Los datos que muestran un aumento de todo tipo de delitos con el actual gobierno son prueba irrefutable que sus nuevas estrategias para combatir el crimen no funcionan:

El principal mensaje de los profesores e investigadores, recientemente galardonados con el Premio Nobel de Economía, es que los programas gubernamentales de ayuda a los pobres deben evaluarse para saber si consiguen sus objetivos o son recursos desperdiciados.
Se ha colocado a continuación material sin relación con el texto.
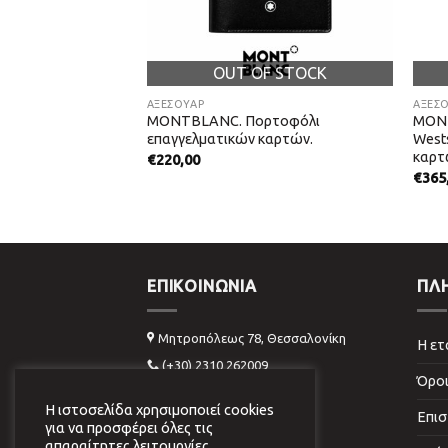
OUT OF STOCK
ΑΞΕΣΟΥΑΡ
ΑΞΕΣ
ικετόκουμπα
MONTBLANC. Πορτοφόλι
MONT
σάλι με Μαύρο PVD
επαγγελματικών καρτών.
West
καρτ
€
220,00
€
365
ΕΠΙΚΟΙΝΩΝΊΑ
ΠΛ
Μητροπόλεως 78, Θεσσαλονίκη
Η ετ
(+30) 2310 262009
Όροι
info@virginiavildiridi.gr
Η ιστοσελίδα χρησιμοποιεί cookies
Επισ
για να προσφέρει όλες τις
απαραίτητες λειτουργίες,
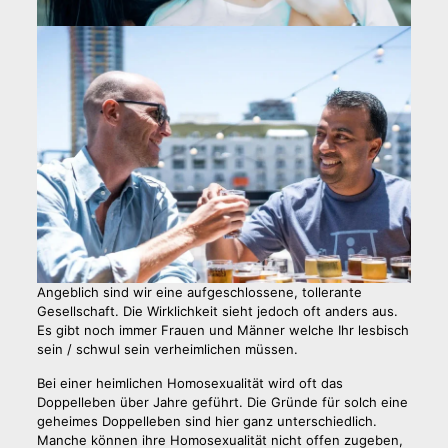
Angeblich sind wir eine aufgeschlossene, tollerante
Gesellschaft. Die Wirklichkeit sieht jedoch oft anders aus.
Es gibt noch immer Frauen und Männer welche Ihr lesbisch
sein / schwul sein verheimlichen müssen.
Bei einer heimlichen Homosexualität wird oft das
Doppelleben über Jahre geführt. Die Gründe für solch eine
geheimes Doppelleben sind hier ganz unterschiedlich.
Manche können ihre Homosexualität nicht offen zugeben,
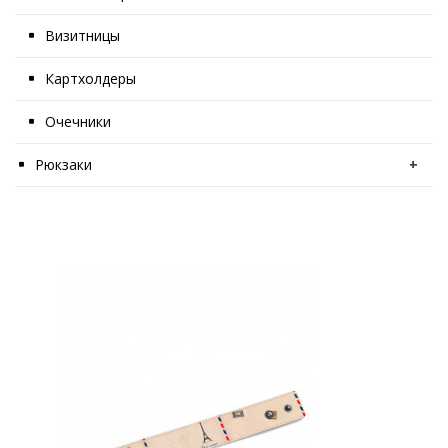
Визитницы
Картхолдеры
Очечники
Рюкзаки
+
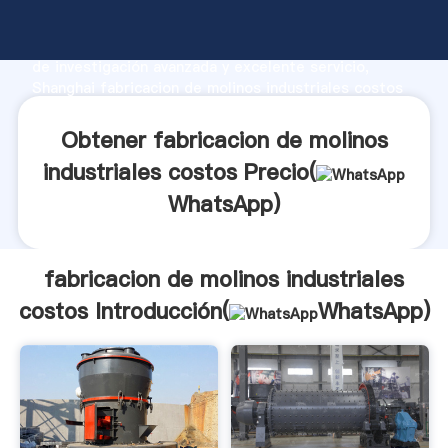
fabricacion de molinos industriales costos fabricante
Agarrando fuerte capacidad de producción, fuerza
de investigación avanzada y excelente servicio,
Shanghai fabricacion de molinos industriales costos
proveedor crea el valor y aporta valores a todos los
clientes.
Obtener fabricacion de molinos
industriales costos Precio(
WhatsApp
)
fabricacion de molinos industriales
costos Introducción(
WhatsApp
)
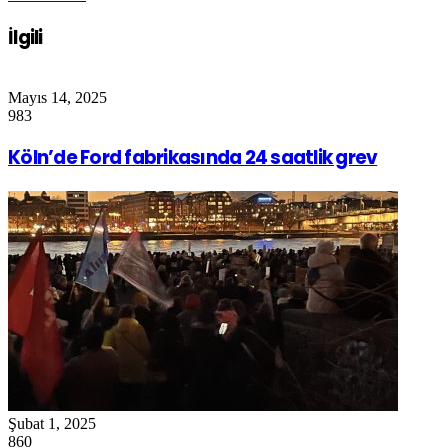
İlgili
Mayıs 14, 2025
983
Köln’de Ford fabrikasında 24 saatlik grev
Şubat 1, 2025
860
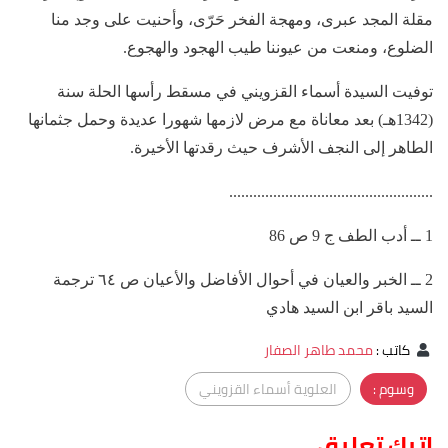
مقلة المجد عبرى، ومهجة الفخر حَرّى، وأحنيت على وجد منا
الضلوع، ومنعت من عيوننا طيب الهجود والهجوع.
توفيت السيدة أسماء القزويني في مسقط رأسها الحلة سنة
(1342هـ) بعد معاناة مع مرض لازمها شهورا عديدة وحمل جثمانها
الطاهر إلى النجف الأشرف حيث رقدتها الأخيرة.
...................................................
1 ــ أدب الطف ج 9 ص 86
2 ــ الخبر والعيان في أحوال الأفاضل والأعيان ص ٦٤ ترجمة
السيد باقر ابن السيد هادي
كاتب
:
محمد طاهر الصفار
وسوم :
العلوية أسماء القزويني
اترك تعليق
Si no evaluamos sus frutos, no podemos conocer si van bien o mal, y si se seguirán aplicando, lo que implica votar recursos a la basura y no resolver, sino agrandar los problemas.

La recomendación de los Premios Nobel es válida para juzgar los resultados de los sistemas económicos y de todas las acciones gubernamentales.
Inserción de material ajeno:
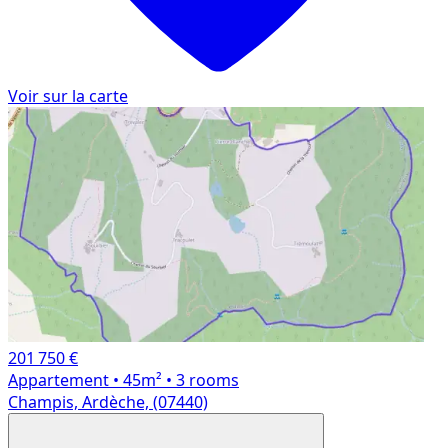
Voir sur la carte
201 750 €
Appartement
• 45m²
• 3 rooms
Champis, Ardèche, (07440)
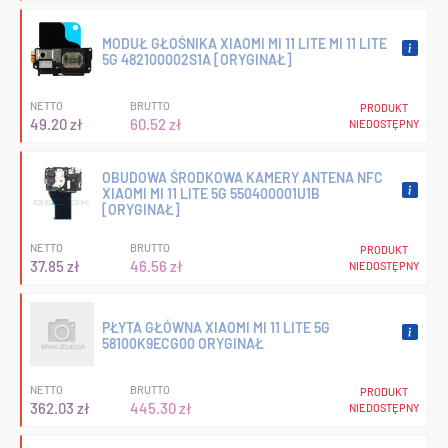
MODUŁ GŁOŚNIKA XIAOMI MI 11 LITE MI 11 LITE
5G 482100002S1A [ORYGINAŁ]
NETTO
BRUTTO
PRODUKT
49.20 zł
60.52 zł
NIEDOSTĘPNY
OBUDOWA ŚRODKOWA KAMERY ANTENA NFC
XIAOMI MI 11 LITE 5G 550400001U1B
[ORYGINAŁ]
NETTO
BRUTTO
PRODUKT
37.85 zł
46.56 zł
NIEDOSTĘPNY
PŁYTA GŁÓWNA XIAOMI MI 11 LITE 5G
58100K9ECG00 ORYGINAŁ
NETTO
BRUTTO
PRODUKT
362.03 zł
445.30 zł
NIEDOSTĘPNY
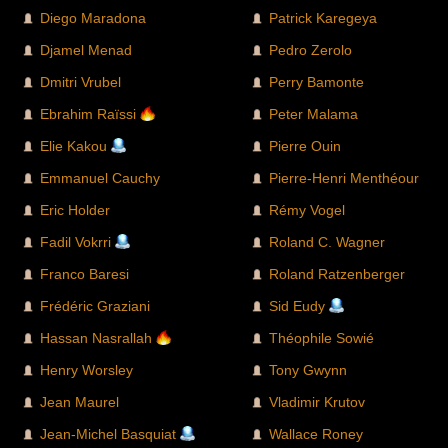
Diego Maradona
Patrick Karegeya
Djamel Menad
Pedro Zerolo
Dmitri Vrubel
Perry Bamonte
Ebrahim Raïssi
Peter Malama
Elie Kakou
Pierre Ouin
Emmanuel Cauchy
Pierre-Henri Menthéour
Eric Holder
Rémy Vogel
Fadil Vokrri
Roland C. Wagner
Franco Baresi
Roland Ratzenberger
Frédéric Graziani
Sid Eudy
Hassan Nasrallah
Théophile Sowié
Henry Worsley
Tony Gwynn
Jean Maurel
Vladimir Krutov
Jean-Michel Basquiat
Wallace Roney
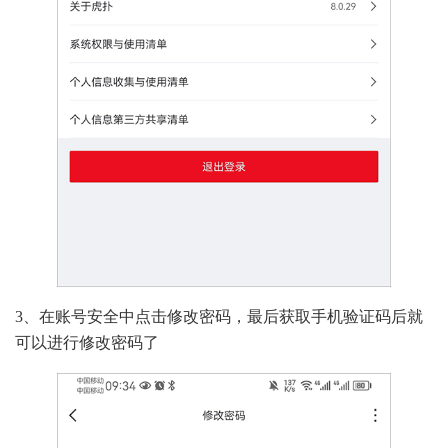
3、在账号安全中点击修改密码，最后获取手机验证码后就
可以进行修改密码了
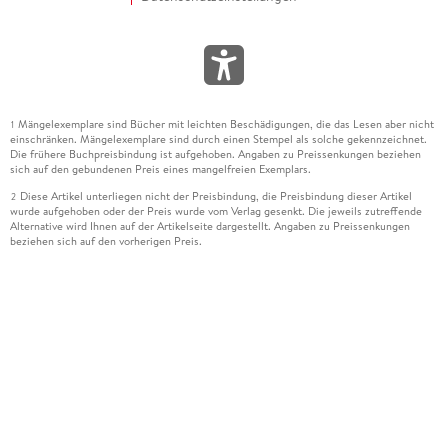
Mängelexemplare sind Bücher mit leichten Beschädigungen, die das Lesen aber nicht
1
einschränken. Mängelexemplare sind durch einen Stempel als solche gekennzeichnet.
Die frühere Buchpreisbindung ist aufgehoben. Angaben zu Preissenkungen beziehen
sich auf den gebundenen Preis eines mangelfreien Exemplars.
Diese Artikel unterliegen nicht der Preisbindung, die Preisbindung dieser Artikel
2
wurde aufgehoben oder der Preis wurde vom Verlag gesenkt. Die jeweils zutreffende
Alternative wird Ihnen auf der Artikelseite dargestellt. Angaben zu Preissenkungen
beziehen sich auf den vorherigen Preis.
Durch Öffnen der Leseprobe willigen Sie ein, dass Daten an den Anbieter der
3
Leseprobe übermittelt werden.
Der gebundene Preis dieses Artikels wird nach Ablauf des auf der Artikelseite
4
dargestellten Datums vom Verlag angehoben.
Der Preisvergleich bezieht sich auf die unverbindliche Preisempfehlung (UVP) des
5
Herstellers.
Der gebundene Preis dieses Artikels wurde vom Verlag gesenkt. Angaben zu
6
Preissenkungen beziehen sich auf den vorherigen Preis.
Die Preisbindung dieses Artikels wurde aufgehoben. Angaben zu Preissenkungen
7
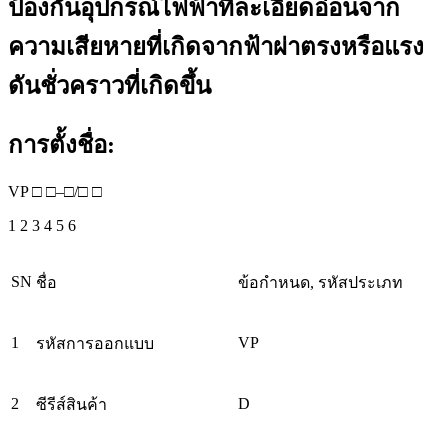
ป้องกันอุปกรณ์ไฟฟ้าที่ละเอียดอ่อนจาก
ความเสียหายที่เกิดจากฟ้าผ่าตรงหรือแรง
ดันชั่วคราวที่เกิดขึ้น
การตั้งชื่อ:
VP □ □–□/□ □
1 2 3 4 5 6
SN
ชื่อ
ข้อกำหนด, รหัสประเภท
1
VP
รหัสการออกแบบ
2
D
ซีรีส์สินค้า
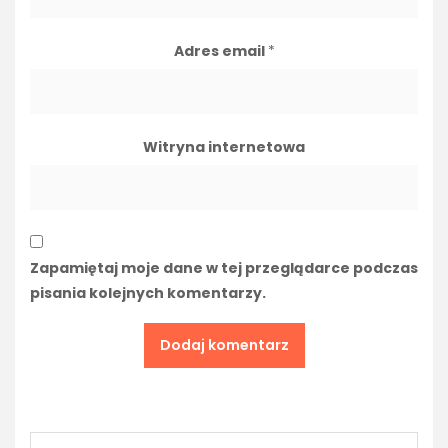
Adres email
*
Witryna internetowa
Zapamiętaj moje dane w tej przeglądarce podczas
pisania kolejnych komentarzy.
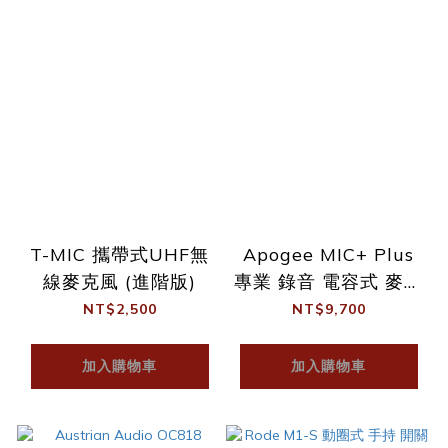
T-MIC 攜帶式UHF無
Apogee MIC+ Plus
線麥克風 (進階版)
專業 錄音 電容式 麥克
風 PC Mac iOS 可用
NT$2,500
NT$9,700
加入購物車
加入購物車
Si queremos conocer objetivamente si en México nos acercamos o alejamos de un ambiente de paz y seguridad con las nuevas políticas de combate y contención de la delincuencia, tenemos que analizar sus resultados con base en estadísticas y datos, que nos permitan hablar con fundamento si ayudan o no, a garantizar la integridad personal y las propiedades de los ciudadanos, del pueblo.

Al analizar los diversos datos y estadísticas relacionadas con una ambiente de paz en lo que va del 2019, en relación con períodos anteriores, nos encontramos con que los robos a casa-habitación, a cuentahabientes, a transeúntes, a camiones de ruta urbanos, a transporte de carga en las carreteras, a trenes, a comercios, a la industria, asesinatos,  muertes dolosas, feminicidios, secuestros, extorción, trata de personas, narco y cobros de derecho de piso por el crimen organizado, entre otros delitos, se han incrementado durante el actual gobierno.

Esas estadísticas son los principales elementos, no la simpatía o antipatía hacia los gobernantes actuales, los que nos permiten evaluar sin “gritos, insultos y sombrerazos” los resultados de la creación de la Guardia Nacional y de nuevas instancias, que determinan las acciones gubernamentales para combatir a los delincuentes.

Si partimos de los frutos de la nueva estrategia de combate a la delincuencia organizada y desorganizada, la conclusión objetiva, más allá de posiciones partidistas, neoliberales, conservadoras, de izquierda o derecha, es que en México hemos retrocedido en cuanto a brindarle un ambiente de paz y seguridad al pueblo, con el actual gobierno.